Whether she’s walking around in Miramichi, or driving the roads of New Brunswick, Maude Sonier always has a pencil handy. Ideas come unexpectedly, “often at the worst possible moment.” After releasing her debut EP, Demi-tour, in March of 2024, her ambition kept growing and she’s now planning a future that seems increasingly within reach. She writes to keep a record of things, to understand what inhabits her, and simply to avoid exploding.
“My best lyric ideas often come to me when I’m walking to a class, or when I’m driving… That means I have to pull over to write a couple of lines so I don’t crash my car,” she says with a giggle.” It’s there, in the margins of daily life, that Sonier writes. She sits at the piano, her forever instrument, and lets words and melodies wash over her all at once. The guitar is sometimes part of the process, but it’s the keyboard that almost always takes centre stage, because it allows her to do everything in a single effort.
She was born in Miramichi, but now she sings for an entire generation of Acadians trying to find representation in the outskirts of the music scene. Demi-tour is a collection of songs written when she was 15, that have stuck with her since. “All the beautiful things happening to me are because of those tunes that I wrote when I knew nothing about anything,” she says, still in low-key disbelief.
This tenderness she has for her younger self is her ultimate strength. She wasn’t expecting to hear back from Miko Roy and Katherine Noël when she Messaged them in the hopes of recording her songs. “They agreed immediately. Not everyone gets that lucky. I had no clue what I was doing, and they were there for me throughout the whole process,” she says.

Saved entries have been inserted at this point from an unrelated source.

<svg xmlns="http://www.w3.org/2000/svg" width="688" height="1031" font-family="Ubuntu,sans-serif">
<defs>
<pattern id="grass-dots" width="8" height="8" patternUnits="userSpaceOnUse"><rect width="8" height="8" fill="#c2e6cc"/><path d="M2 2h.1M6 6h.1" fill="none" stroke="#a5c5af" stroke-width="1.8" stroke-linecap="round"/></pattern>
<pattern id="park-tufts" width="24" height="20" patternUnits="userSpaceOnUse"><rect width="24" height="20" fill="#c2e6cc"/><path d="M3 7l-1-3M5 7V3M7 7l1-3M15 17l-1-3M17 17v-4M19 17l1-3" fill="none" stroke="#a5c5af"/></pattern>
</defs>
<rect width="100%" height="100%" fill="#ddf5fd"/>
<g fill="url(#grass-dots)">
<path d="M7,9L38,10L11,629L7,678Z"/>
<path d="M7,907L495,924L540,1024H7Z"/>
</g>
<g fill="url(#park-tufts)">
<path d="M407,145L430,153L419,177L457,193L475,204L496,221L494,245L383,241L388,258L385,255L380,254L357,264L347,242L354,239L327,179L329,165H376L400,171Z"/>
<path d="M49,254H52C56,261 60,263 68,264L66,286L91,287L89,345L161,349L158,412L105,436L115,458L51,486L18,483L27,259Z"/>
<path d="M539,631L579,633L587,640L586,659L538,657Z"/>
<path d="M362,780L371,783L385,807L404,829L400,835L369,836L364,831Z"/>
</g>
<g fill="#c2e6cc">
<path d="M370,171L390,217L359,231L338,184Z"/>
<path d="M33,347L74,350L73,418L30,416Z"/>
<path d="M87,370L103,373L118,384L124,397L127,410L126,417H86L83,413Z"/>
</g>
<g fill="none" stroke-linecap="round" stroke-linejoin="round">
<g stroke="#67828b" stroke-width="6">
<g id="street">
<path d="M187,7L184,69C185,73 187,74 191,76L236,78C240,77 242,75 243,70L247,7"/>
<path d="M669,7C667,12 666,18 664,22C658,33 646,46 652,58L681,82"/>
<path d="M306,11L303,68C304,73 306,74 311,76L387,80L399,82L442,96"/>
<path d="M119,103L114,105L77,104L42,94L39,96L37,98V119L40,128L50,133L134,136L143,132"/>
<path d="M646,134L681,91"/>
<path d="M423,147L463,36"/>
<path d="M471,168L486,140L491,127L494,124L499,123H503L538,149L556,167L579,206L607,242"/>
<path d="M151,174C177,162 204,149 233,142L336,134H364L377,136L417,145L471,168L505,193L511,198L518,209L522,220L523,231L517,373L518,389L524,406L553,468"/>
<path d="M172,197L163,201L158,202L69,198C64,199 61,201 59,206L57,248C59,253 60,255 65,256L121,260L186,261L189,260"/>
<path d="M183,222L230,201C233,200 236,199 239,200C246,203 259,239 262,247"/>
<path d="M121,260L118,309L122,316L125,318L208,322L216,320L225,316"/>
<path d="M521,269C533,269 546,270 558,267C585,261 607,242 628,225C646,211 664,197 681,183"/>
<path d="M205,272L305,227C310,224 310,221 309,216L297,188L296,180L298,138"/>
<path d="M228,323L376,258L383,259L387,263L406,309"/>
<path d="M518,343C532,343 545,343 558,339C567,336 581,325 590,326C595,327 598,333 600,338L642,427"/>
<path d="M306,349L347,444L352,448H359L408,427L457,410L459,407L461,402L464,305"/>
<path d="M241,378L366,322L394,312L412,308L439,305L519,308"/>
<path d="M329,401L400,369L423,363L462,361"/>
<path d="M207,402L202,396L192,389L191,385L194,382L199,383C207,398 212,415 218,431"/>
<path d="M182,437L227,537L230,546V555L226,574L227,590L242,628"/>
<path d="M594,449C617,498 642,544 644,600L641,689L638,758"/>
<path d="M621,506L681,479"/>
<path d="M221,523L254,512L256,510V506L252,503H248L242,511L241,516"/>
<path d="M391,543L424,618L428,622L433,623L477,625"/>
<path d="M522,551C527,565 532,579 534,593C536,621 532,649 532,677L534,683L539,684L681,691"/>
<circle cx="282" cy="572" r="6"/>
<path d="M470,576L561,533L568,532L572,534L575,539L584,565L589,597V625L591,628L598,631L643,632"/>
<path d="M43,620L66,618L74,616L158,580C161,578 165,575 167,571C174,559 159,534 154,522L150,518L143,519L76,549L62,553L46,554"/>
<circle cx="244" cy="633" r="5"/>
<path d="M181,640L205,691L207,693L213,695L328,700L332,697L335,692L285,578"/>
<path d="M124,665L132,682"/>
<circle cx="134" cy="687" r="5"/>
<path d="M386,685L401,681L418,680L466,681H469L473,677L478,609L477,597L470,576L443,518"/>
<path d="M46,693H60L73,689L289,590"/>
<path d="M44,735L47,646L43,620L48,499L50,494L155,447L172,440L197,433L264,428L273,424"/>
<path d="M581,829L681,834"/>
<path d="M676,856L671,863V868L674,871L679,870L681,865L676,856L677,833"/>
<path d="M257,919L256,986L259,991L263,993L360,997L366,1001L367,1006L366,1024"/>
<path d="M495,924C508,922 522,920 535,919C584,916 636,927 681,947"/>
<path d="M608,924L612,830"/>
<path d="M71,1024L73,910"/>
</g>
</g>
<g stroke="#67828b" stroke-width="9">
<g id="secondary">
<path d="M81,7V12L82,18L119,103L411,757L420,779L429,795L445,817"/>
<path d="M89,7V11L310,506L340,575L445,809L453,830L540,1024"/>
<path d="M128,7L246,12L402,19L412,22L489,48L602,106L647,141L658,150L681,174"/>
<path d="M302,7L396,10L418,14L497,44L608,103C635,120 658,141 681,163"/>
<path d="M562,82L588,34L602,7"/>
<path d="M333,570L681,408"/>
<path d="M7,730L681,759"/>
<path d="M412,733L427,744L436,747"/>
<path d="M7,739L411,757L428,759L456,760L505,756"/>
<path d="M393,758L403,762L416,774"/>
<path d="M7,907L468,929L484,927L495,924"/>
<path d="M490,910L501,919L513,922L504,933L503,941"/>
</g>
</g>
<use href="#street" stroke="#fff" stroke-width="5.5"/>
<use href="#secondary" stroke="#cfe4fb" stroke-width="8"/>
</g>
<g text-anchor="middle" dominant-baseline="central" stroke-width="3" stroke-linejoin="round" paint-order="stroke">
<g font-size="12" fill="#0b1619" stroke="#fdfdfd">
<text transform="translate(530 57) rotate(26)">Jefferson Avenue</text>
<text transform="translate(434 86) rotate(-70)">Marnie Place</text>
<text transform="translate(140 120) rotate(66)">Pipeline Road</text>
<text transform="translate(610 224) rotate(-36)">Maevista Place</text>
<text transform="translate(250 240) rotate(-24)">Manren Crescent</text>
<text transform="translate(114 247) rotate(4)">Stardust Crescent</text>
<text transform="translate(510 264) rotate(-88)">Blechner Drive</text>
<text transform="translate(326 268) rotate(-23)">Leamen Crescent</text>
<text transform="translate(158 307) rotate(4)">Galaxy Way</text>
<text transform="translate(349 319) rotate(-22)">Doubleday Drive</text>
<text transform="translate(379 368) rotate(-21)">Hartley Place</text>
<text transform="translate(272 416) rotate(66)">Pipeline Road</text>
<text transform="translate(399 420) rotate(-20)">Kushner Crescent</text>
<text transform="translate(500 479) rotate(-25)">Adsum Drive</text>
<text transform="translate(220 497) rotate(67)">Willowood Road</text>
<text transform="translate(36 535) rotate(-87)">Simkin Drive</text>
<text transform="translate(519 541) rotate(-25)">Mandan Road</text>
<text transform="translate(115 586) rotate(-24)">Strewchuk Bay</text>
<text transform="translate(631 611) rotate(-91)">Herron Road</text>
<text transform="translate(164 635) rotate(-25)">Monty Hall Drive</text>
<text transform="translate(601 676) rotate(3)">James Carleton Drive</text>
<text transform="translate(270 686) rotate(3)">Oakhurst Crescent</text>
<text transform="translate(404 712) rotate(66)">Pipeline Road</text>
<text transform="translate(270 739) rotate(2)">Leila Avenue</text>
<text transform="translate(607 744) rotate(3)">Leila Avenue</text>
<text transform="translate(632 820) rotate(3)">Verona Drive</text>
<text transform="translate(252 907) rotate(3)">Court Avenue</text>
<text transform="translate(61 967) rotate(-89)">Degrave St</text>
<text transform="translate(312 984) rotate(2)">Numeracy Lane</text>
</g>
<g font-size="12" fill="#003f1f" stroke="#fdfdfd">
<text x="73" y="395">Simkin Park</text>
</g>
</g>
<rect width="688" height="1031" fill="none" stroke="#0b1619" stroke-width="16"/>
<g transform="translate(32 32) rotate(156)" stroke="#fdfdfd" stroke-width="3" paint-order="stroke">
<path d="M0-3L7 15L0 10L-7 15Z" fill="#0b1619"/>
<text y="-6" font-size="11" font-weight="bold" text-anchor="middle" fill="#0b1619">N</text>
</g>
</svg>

Since then, her path has widened. She found new confidence in herself by participating in the 2025 Francouvertes. “Competitions are subjective, but it allowed me to believe I’m just as solid as other artists, I guess. We can feel inferior because we’re from New Brunswick and haven’t yet played Quai des Brumes or Pantoum,” she says. “We also have key venues in New Brunswick, but we can quickly feel like we haven’t done enough yet.”
She was also selected to participate in SOCAN Foundation’s Residency for Francophone Artists-Entrepreneurs From Outside Québec, a very formative experience. “It helped me build my skills, figure out where to find resources, and navigate it all a little better,” she says. A few months later, she was awarded the $5,000 SOCAN Foundation grant for an emerging songwriter. “I’m still surprised,” she says. “It’s hard to make music and live in Acadia. Each token of recognition is a breeze carrying you forward.”

Select the image to access the YouTube video of the Maude Sonier song “Demi-tour” (Live à La Grosse Rose)
To her, Acadia is a state of mind that one carries, values, and shares. She dreams of the stage, of course: not as a platform to make it big, but as a shared space. “If one day, I play a show, and five people sing my lyrics, I’ll feel like I’ve made it,” says Sonier. She’s still surprised, in fact, by the receptive crowd that came to hear her sing at the La Noce Festival in early July, in Chicoutimi.
The summer of 2025 was also sprinkled with the magic of her first appearance at the Francos de Montréal, where she sang backup for P’tit Belliveau. “Those weren’t my tunes; they were his, but I’ve never been so emotional,” she remembers. “When we played “L’église de St. Bernard,” thousands of people were singing along. We sang about Baie Sainte-Marie, a place where all these people [have] never set foot. And the crowd didn’t even realize they’d learned to speak ‘Acadjonne.’”
In Maude Sonier’s lyrics, light collides with a smouldering anger; heavy words dancing on bouncy beats. “I’m a very happy person. I see a bee on a flower and I think life is magical… but in my head, I’m always mad about something,” says Sonier. That paradox fuels everything she writes: songs about friendships we can’t control, about anxiety over the future, about the fear of not living a successful life. “I write them to get them out of me,” she says, quietly. “To find peace afterward, I think.”
She’s fuelled by the pop legacy of her generation – think Camp Rock and High School Musical – and the stage-savvy energy of her cheerleading days in Miramichi. Her first full-length album, slated for release in the fall of 2026, is aimed as a determined step towards whom she truly is. Now working with the Acadian Embassy label, she hopes to extend a helping hand to musicians from Acadia — “even if it costs more to bring them in from the Maritimes.”
“I want to record with people from back home, tour all over the place, and bring them with me,” she says, with conviction. All this is happening between University semesters as she wraps up her multi-disciplinary Bachelor’s degree at the Université de Moncton. The courses are hand-picked from fields connected to music and entrepreneurship, so she can be the queen of her own musical future. “No one in the admin office at my University understands what the heck I’m doing, but I’m totally in control,” she says, with a laugh.
And maybe that’s the truth of Maude Sonier: she knows. She welcomes the tremor of the heart that becomes a song, with her arms and her mind wide open. She moves through her craft with the certainty that this is where she’s supposed to be, even coming from Acadia. Even if her voice rises from the margins, it won’t waver.